A plus de 50 ans, Alain Delambre, cadre DRH, se retrouve au chômage. Après 4 ans à vivoter de petits jobs, une éclaircie semble se présenter sous la forme d'une réponse positive de la part d'un cabinet de recrutement qui recherche un assistant DRH. Mais ce qui se présentait comme un renouveau va être le début d'une dégringolade sur tous les plans.
Je trouve le sujet vraiment passionnant. Cette dégringolade sociale, mentale et psychologique du personnage central (Alain Delambre, le cadre au chômage) fait peur. Je pense que personne n'est à l'abri de ce genre de chute. Sans aller jusqu'à a situation extrême dans laquelle
Pierre Lemaitre nous plonge, nous pouvons tous nous retrouver un jour dans une situation matérielle et affective qui peut nous transformer profondément.
Dépression, alcoolisme, violence, tout peut nous tomber dessus un jour sans crier gare.
En être conscient peut-il nous aider à nous en protéger ?
La mise sous pression agencée par les recruteurs est effrayante. Tant de cynisme, tant de mépris pour les faiblesses humaines font froid dans le dos. Il faut des machines de guerre pour faire tourner l'économie et ces machines s'obtiennent par « sélection naturelle ». Elimines le faible et il ne restera plus que le fort.
Pierre Lemaitre aurait pu, dans ce contexte, nous construire un personnage central qui soit une parfaite victime, accablé par le sort, détruit par la machinerie capitaliste, un personnage pour lequel nous n'aurions eu que compassion et empathie.
Il n'en est rien.
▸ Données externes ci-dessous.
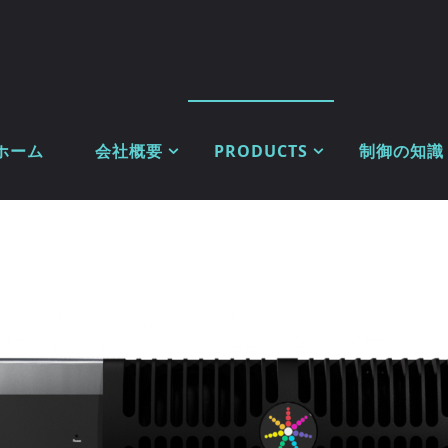
ホーム
会社概要
PRODUCTS
制御の知識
Alain Delambre est plus complexe que cela. Mari égoïste qui ment à sa femme tout au long du roman. Père détestable qui va extirper de l'argent à l'une de ses filles et mettre l'autre sous pression en lui demandant d'être son avocate et de défendre un dossier indéfendable.
Manipulateur, menteur, violent et égoïste, la victime du système est à sa manière le bourreau de ses proches et n'aurait surement eu aucun mal à devenir un bourreau, un bon petit soldat à la solde du système capitaliste.
Sur le fond, j'ai regretté que ne soit pas plus abordé l'environnement socio-économique.
On ne le perçoit qu'à travers des flashs entendus à la radio, de courts extraits de journaux et dans le "décor" d'un passage de la fin du livre.
Le roman aurait gagné en profondeur ce qu'il aurait (peut être ?) perdu en rythme si l'auteur avait un peu plus mis en avant les liens entre l'enrichissement de quelques personnes, l'appauvrissement de la masse et la situation, surement peu confortable, des petits bras de la liquidation d'emplois.
J'ai aussi regretté que la prise d'otage soit intégralement narrée par un des otages. Ce changement de narrateur trouve sa justification dans la suite de l'histoire, néanmoins j'aurais bien aimé que
Pierre Lemaitre nous plonge un peu plus dans le joli bordel que devait être le cerveau d'Alain Delambre dans cette situation. L'exercice n'aurait surement pas été simple pour l'auteur mais aurait été terriblement délicieux pour le lecteur.
Le roman se termine sur un rythme très soutenu mais sans vraiment de surprise.
Au final, Cadres noirs est un bon de moment de lecture mais ne fera pas partie de ces livres que l'on termine à regret et qui laissent une trace durable chez le lecteur.